=== Required action ===
Copy each of the records exactly.

=== Excerpts from a dataset ===
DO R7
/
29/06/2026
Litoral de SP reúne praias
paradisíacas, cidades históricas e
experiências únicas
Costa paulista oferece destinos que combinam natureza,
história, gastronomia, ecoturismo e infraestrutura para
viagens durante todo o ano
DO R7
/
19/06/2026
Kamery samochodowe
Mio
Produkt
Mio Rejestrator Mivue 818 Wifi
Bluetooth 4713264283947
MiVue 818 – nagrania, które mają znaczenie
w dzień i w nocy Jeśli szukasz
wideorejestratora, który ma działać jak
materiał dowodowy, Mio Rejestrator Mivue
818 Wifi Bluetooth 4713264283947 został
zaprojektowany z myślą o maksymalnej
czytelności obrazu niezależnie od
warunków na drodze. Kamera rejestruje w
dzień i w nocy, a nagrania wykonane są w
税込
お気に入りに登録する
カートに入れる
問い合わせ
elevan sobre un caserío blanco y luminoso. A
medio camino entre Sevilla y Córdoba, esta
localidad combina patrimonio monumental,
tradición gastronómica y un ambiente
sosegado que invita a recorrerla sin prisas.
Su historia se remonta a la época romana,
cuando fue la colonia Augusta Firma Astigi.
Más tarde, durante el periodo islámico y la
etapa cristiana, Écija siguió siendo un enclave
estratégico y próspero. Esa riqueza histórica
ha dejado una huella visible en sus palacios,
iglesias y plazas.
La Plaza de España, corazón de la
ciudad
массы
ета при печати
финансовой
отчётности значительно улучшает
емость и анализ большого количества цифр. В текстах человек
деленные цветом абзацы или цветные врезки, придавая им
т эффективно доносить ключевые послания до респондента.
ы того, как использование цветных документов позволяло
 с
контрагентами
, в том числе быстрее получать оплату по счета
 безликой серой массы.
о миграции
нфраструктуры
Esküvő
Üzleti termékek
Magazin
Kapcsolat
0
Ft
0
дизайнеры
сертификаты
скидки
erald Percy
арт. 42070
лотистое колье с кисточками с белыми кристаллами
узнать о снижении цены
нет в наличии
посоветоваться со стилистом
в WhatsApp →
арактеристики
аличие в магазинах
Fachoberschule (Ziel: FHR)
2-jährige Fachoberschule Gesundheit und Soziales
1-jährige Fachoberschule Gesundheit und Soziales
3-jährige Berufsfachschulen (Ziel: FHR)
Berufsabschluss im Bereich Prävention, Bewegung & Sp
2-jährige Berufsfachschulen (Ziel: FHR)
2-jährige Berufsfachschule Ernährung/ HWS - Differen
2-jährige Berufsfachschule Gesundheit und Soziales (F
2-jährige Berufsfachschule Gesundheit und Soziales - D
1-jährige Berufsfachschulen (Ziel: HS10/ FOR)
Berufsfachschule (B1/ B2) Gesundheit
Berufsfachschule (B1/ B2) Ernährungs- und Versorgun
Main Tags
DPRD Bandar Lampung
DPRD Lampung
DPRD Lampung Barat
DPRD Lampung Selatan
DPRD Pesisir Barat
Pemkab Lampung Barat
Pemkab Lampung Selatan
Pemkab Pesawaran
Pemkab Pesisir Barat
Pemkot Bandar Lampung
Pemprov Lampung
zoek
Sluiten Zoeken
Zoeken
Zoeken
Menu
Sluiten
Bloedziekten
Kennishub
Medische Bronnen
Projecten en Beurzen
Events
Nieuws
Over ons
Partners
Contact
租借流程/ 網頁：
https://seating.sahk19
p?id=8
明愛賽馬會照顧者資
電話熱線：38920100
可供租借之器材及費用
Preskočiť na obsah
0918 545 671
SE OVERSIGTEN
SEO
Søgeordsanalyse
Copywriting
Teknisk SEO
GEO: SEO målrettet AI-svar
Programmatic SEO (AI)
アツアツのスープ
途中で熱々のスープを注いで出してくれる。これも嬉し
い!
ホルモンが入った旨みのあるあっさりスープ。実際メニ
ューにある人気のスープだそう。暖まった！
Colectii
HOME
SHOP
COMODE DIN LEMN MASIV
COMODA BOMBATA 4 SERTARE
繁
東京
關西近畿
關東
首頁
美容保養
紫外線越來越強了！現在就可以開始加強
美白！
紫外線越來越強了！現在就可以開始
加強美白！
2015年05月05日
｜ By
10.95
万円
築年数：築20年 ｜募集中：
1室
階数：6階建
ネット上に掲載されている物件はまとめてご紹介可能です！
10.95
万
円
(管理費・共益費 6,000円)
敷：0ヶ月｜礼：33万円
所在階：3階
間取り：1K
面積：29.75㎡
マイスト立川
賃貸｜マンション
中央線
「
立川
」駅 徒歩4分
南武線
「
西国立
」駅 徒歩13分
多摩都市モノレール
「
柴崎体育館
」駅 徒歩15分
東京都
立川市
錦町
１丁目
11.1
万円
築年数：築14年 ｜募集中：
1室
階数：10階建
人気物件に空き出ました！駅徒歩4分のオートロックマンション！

=== Task answer ===
DO R7
/
29/06/2026
Litoral de SP reúne praias
paradisíacas, cidades históricas e
experiências únicas
Costa paulista oferece destinos que combinam natureza,
história, gastronomia, ecoturismo e infraestrutura para
viagens durante todo o ano
DO R7
/
19/06/2026
Kamery samochodowe
Mio
Produkt
Mio Rejestrator Mivue 818 Wifi
Bluetooth 4713264283947
MiVue 818 – nagrania, które mają znaczenie
w dzień i w nocy Jeśli szukasz
wideorejestratora, który ma działać jak
materiał dowodowy, Mio Rejestrator Mivue
818 Wifi Bluetooth 4713264283947 został
zaprojektowany z myślą o maksymalnej
czytelności obrazu niezależnie od
warunków na drodze. Kamera rejestruje w
dzień i w nocy, a nagrania wykonane są w
税込
お気に入りに登録する
カートに入れる
問い合わせ
elevan sobre un caserío blanco y luminoso. A
medio camino entre Sevilla y Córdoba, esta
localidad combina patrimonio monumental,
tradición gastronómica y un ambiente
sosegado que invita a recorrerla sin prisas.
Su historia se remonta a la época romana,
cuando fue la colonia Augusta Firma Astigi.
Más tarde, durante el periodo islámico y la
etapa cristiana, Écija siguió siendo un enclave
estratégico y próspero. Esa riqueza histórica
ha dejado una huella visible en sus palacios,
iglesias y plazas.
La Plaza de España, corazón de la
ciudad
массы
ета при печати
финансовой
отчётности значительно улучшает
емость и анализ большого количества цифр. В текстах человек
деленные цветом абзацы или цветные врезки, придавая им
т эффективно доносить ключевые послания до респондента.
ы того, как использование цветных документов позволяло
 с
контрагентами
, в том числе быстрее получать оплату по счета
 безликой серой массы.
о миграции
нфраструктуры
Esküvő
Üzleti termékek
Magazin
Kapcsolat
0
Ft
0
дизайнеры
сертификаты
скидки
erald Percy
арт. 42070
лотистое колье с кисточками с белыми кристаллами
узнать о снижении цены
нет в наличии
посоветоваться со стилистом
в WhatsApp →
арактеристики
аличие в магазинах
Fachoberschule (Ziel: FHR)
2-jährige Fachoberschule Gesundheit und Soziales
1-jährige Fachoberschule Gesundheit und Soziales
3-jährige Berufsfachschulen (Ziel: FHR)
Berufsabschluss im Bereich Prävention, Bewegung & Sp
2-jährige Berufsfachschulen (Ziel: FHR)
2-jährige Berufsfachschule Ernährung/ HWS - Differen
2-jährige Berufsfachschule Gesundheit und Soziales (F
2-jährige Berufsfachschule Gesundheit und Soziales - D
1-jährige Berufsfachschulen (Ziel: HS10/ FOR)
Berufsfachschule (B1/ B2) Gesundheit
Berufsfachschule (B1/ B2) Ernährungs- und Versorgun
Main Tags
DPRD Bandar Lampung
DPRD Lampung
DPRD Lampung Barat
DPRD Lampung Selatan
DPRD Pesisir Barat
Pemkab Lampung Barat
Pemkab Lampung Selatan
Pemkab Pesawaran
Pemkab Pesisir Barat
Pemkot Bandar Lampung
Pemprov Lampung
zoek
Sluiten Zoeken
Zoeken
Zoeken
Menu
Sluiten
Bloedziekten
Kennishub
Medische Bronnen
Projecten en Beurzen
Events
Nieuws
Over ons
Partners
Contact
租借流程/ 網頁：
https://seating.sahk19
p?id=8
明愛賽馬會照顧者資
電話熱線：38920100
可供租借之器材及費用
Preskočiť na obsah
0918 545 671
SE OVERSIGTEN
SEO
Søgeordsanalyse
Copywriting
Teknisk SEO
GEO: SEO målrettet AI-svar
Programmatic SEO (AI)
アツアツのスープ
途中で熱々のスープを注いで出してくれる。これも嬉し
い!
ホルモンが入った旨みのあるあっさりスープ。実際メニ
ューにある人気のスープだそう。暖まった！
Colectii
HOME
SHOP
COMODE DIN LEMN MASIV
COMODA BOMBATA 4 SERTARE
繁
東京
關西近畿
關東
首頁
美容保養
紫外線越來越強了！現在就可以開始加強
美白！
紫外線越來越強了！現在就可以開始
加強美白！
2015年05月05日
｜ By
10.95
万円
築年数：築20年 ｜募集中：
1室
階数：6階建
ネット上に掲載されている物件はまとめてご紹介可能です！
10.95
万
円
(管理費・共益費 6,000円)
敷：0ヶ月｜礼：33万円
所在階：3階
間取り：1K
面積：29.75㎡
マイスト立川
賃貸｜マンション
中央線
「
立川
」駅 徒歩4分
南武線
「
西国立
」駅 徒歩13分
多摩都市モノレール
「
柴崎体育館
」駅 徒歩15分
東京都
立川市
錦町
１丁目
11.1
万円
築年数：築14年 ｜募集中：
1室
階数：10階建
人気物件に空き出ました！駅徒歩4分のオートロックマンション！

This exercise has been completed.